La Russie resserre son emprise sur l'Arménie

La Russie resserre son emprise sur l'Arménie
  • Une crise était attendue en Arménie après la guerre du Haut-Karabakh de 2020, et elle n'a pas tardé à se produire
  • Lorsque Nikol Pashinyan a remporté les élections de 2018 avec environ 70% des votes, les espoirs étaient grands

Une crise était attendue en Arménie après la guerre du Haut-Karabakh de 2020, et elle n'a pas tardé à se produire. Elle a commencé par un bras de fer entre les autorités civiles et militaires de l’Arménie, mais elle a évolué pour renforcer davantage l’influence de la Russie dans le pays.

Lorsque Nikol Pashinyan a remporté les élections de 2018 avec environ 70% des votes, les espoirs étaient grands. Les gens attendaient des miracles d'un gouvernement aussi fort, mais ils ont finalement été déçus du revers subi dans la guerre du Haut-Karabakh. À un moment donné, le mécontentement a dû éclater, et le Premier ministre, Pashinyan, lui a offert une occasion en or pour le faire.

Lorsque l'ancien président arménien Serge Sarkissian a voulu savoir pour quelle raison les missiles Iskander, de fabrication russe, n’avaient pas été utilisés au début de la guerre, Pashinyan a déclaré que les missiles «n'avaient pas explosé ou n'avaient explosé qu’à 10%». S'il n'est pas facile de vérifier la véracité de cette déclaration, on peut supposer que ce sont des experts militaires qui ont communiqué à Pashinyan ce type d’informations. Le commentaire de Pashinyan a provoqué une série d’événements qui ont conduit à la tourmente dans laquelle se trouve actuellement la politique intérieure du pays.

Le sujet de la discussion étant l’efficacité des équipements de défense de fabrication russe, des parlementaires et des experts militaires russes se sont joints à la chorale pour contester la déclaration de Pashinyan. Soit à cause de leur provocation, soit de sa propre initiative, le lieutenant-général Tiran Khachatryan, le premier sous-chef d’état-major général des forces armées arméniennes a eu pour réaction un petit rire qui laissait entendre que le commentaire du Premier ministre était peu réaliste – une attitude offensante qui a valu au militaire d’être démis de ses fonctions par Pashinyan.

[CONSIGNES]:
A) D'après l'extrait sur l'Arménie, quelle part des votes Nikol Pashinyan a-t-il obtenue aux élections de 2018 ?
B) Dans la liste, reprenez tout, depuis la ligne contenant « class: Insecta » jusqu'à la fin de la liste, en renommant « scientific name » en « binomial name ».
L'extrait et la liste sont deux documents sans lien entre eux.

[DONNÉES FOURNIES]:
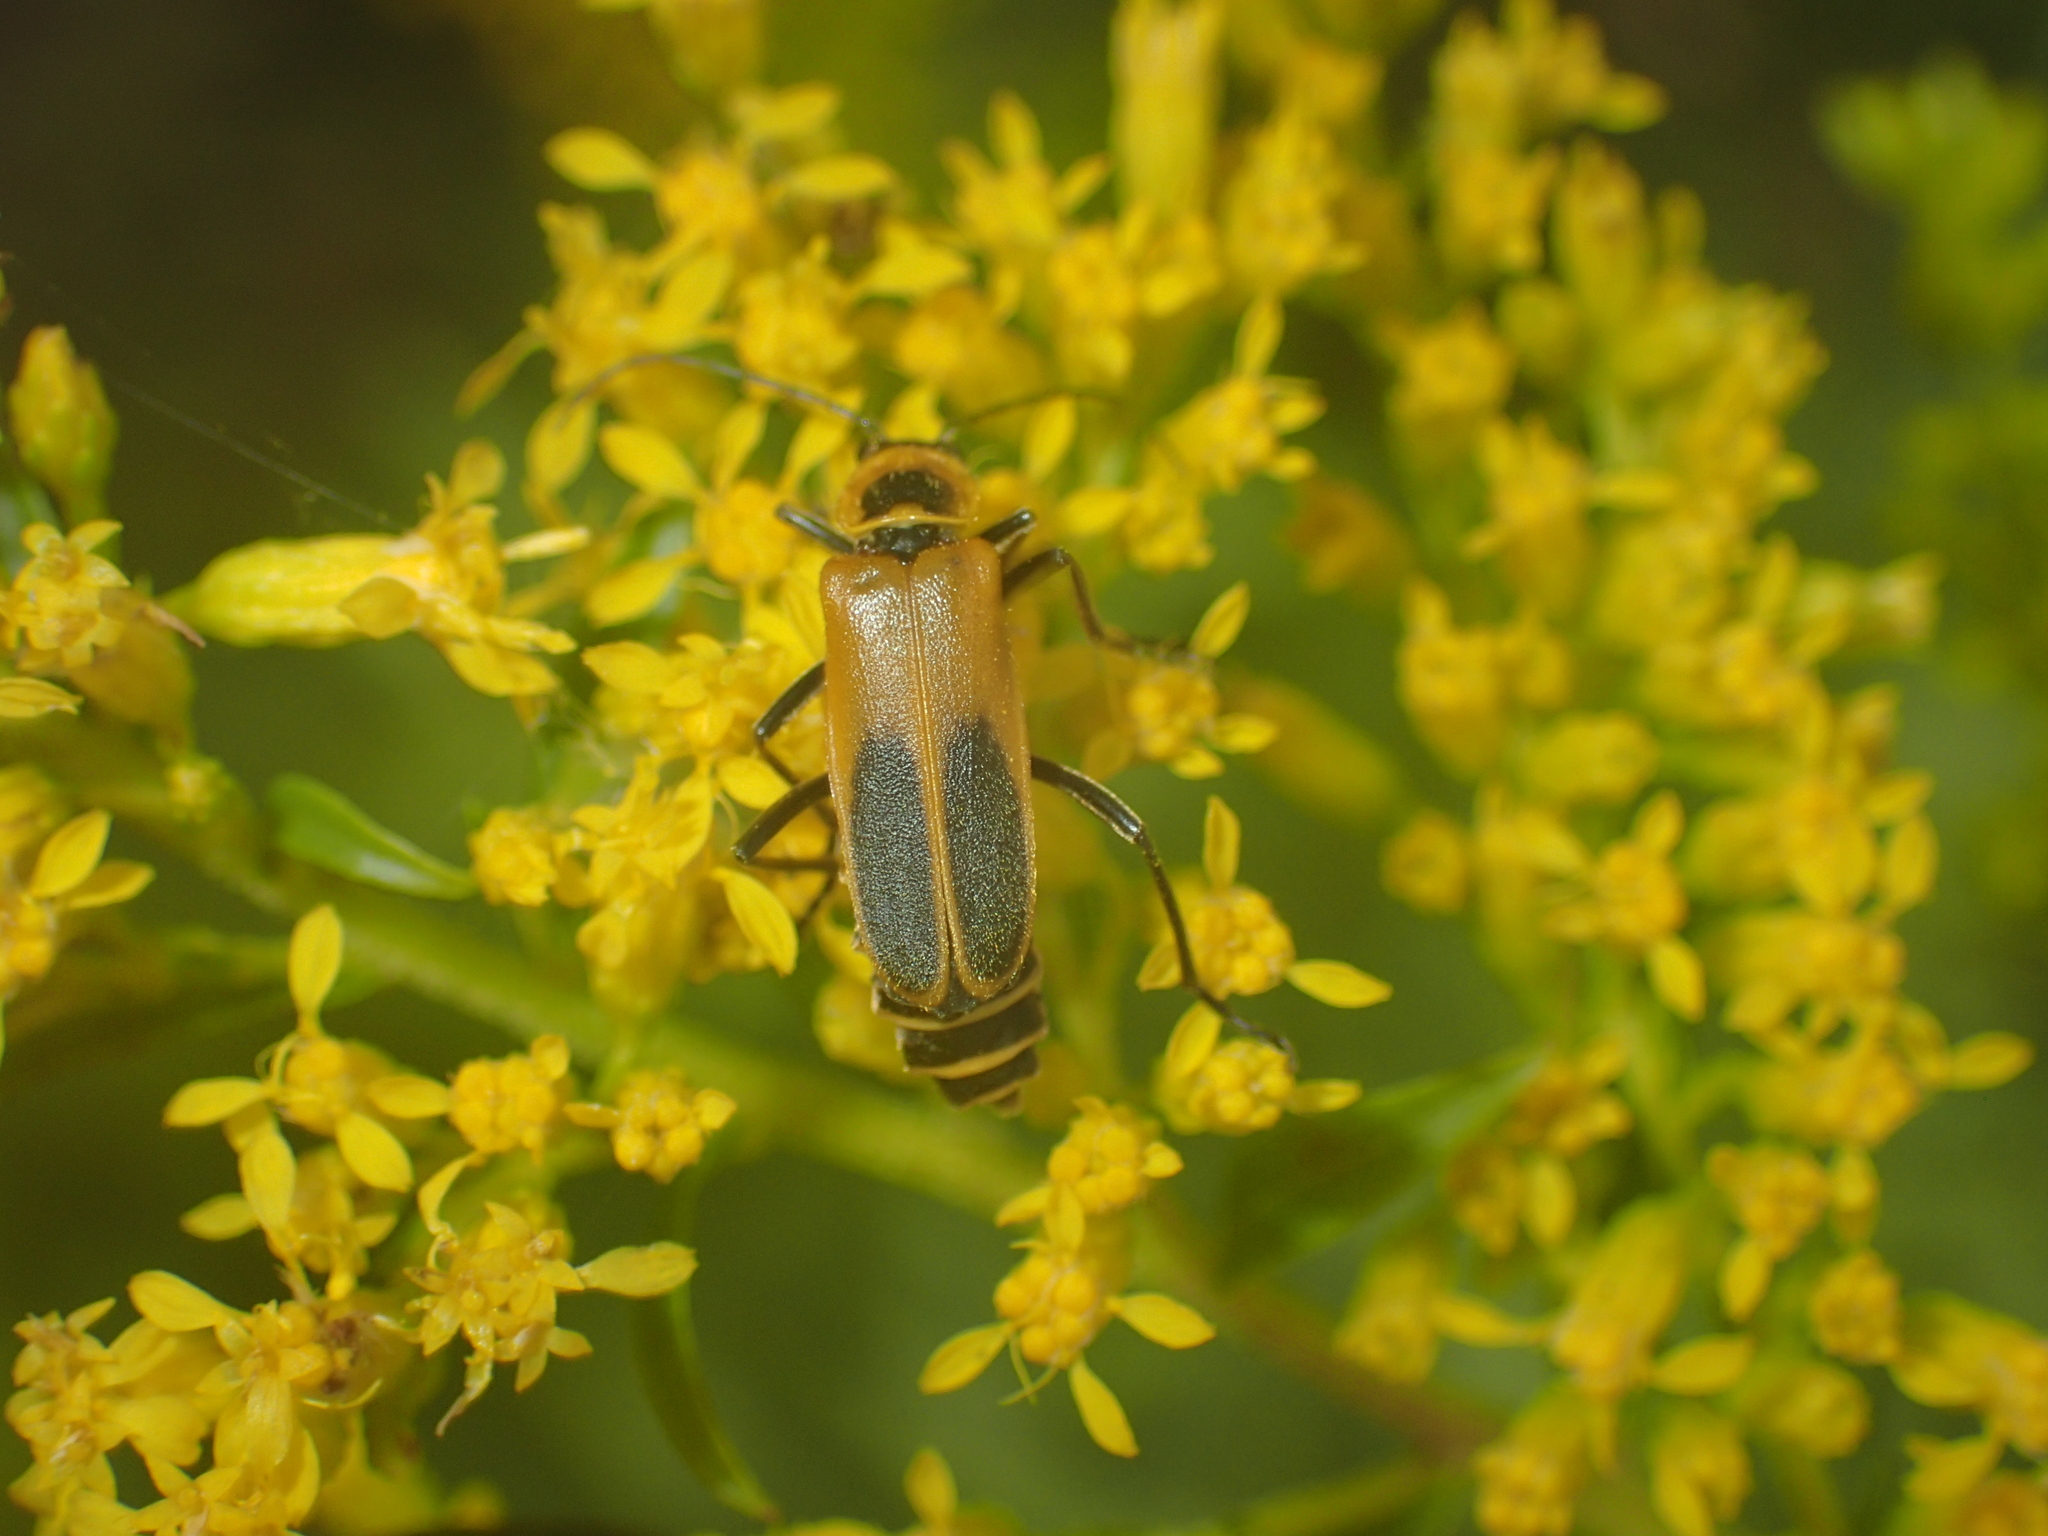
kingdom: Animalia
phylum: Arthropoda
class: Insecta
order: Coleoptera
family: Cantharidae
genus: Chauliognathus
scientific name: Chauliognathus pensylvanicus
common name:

[RÉPONSES PAR CONSIGNE]:
A) Environ 70 % des votes.

B)
class: Insecta
order: Coleoptera
family: Cantharidae
genus: Chauliognathus
binomial name: Chauliognathus pensylvanicus
common name:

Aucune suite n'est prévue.